4. Im Inland werden Abschiebeknäste, Abschiebe- und Zurückschiebetransporte das Bild bestimmen. Paramilitärische BGS-Truppen an den Flughäfen und bald auch an Eisenbahnknotenpunkten, Razzien gegen Illegale und (Schnell-) Entscheidezentren bilden die "Asylinfrastruktur".

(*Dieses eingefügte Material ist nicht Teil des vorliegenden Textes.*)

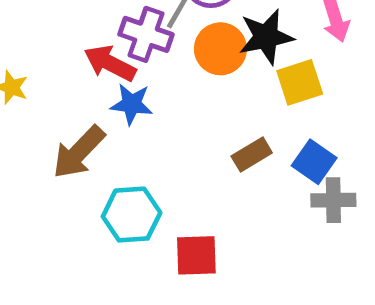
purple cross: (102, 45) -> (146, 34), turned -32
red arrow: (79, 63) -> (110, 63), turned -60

5. Schon jetzt sind die nach außen wirkenden Folgen der deutschen Asylgesetzgebung zu sehen und zu spüren, Die östlichen Nachbarstaaten (genauso übrigens für Westeuropa insgesamt die Maghrebstaaten, die im Prinzip dasselbe System übernehmen werden müssen) sind bei Strafe der Destabilisierung und finanziellen Überforderung zur Kollaboration gezwungen. D.h. sie müssen ihre gerade erst einigermaßen geöffneten Grenzen wieder schließen und dabei Konflikte der Grenzbevölkerungen untereinander und mit MigrantInnen und Flüchtlingen zwangsläufig forcieren. Dort wo latente oder akute ethnische Konflikte existieren, werden sie ausbrechen oder sie verschärfen. Der lange umkämpfte Vertrag zwischen Polen und der BRD über die Rücknahme von Flüchtlingen sieht vor, daß ein großer Teil der 120 Mio.DM, die die BRD sich das Kosten lässt, in Grenzanlagen an Polens Ostgrenze gesteckt werden müssen (technische Anlagen wie Infrarot u.ä. werden in der BRD eingekauft).
Die BRD exportiert also nicht nur Flüchtlinge in die Nachbarländer; sie exportiert gleichermaßen den hier entwickelten Umgang mit ihnen: Ausländerhass und -diskriminierung.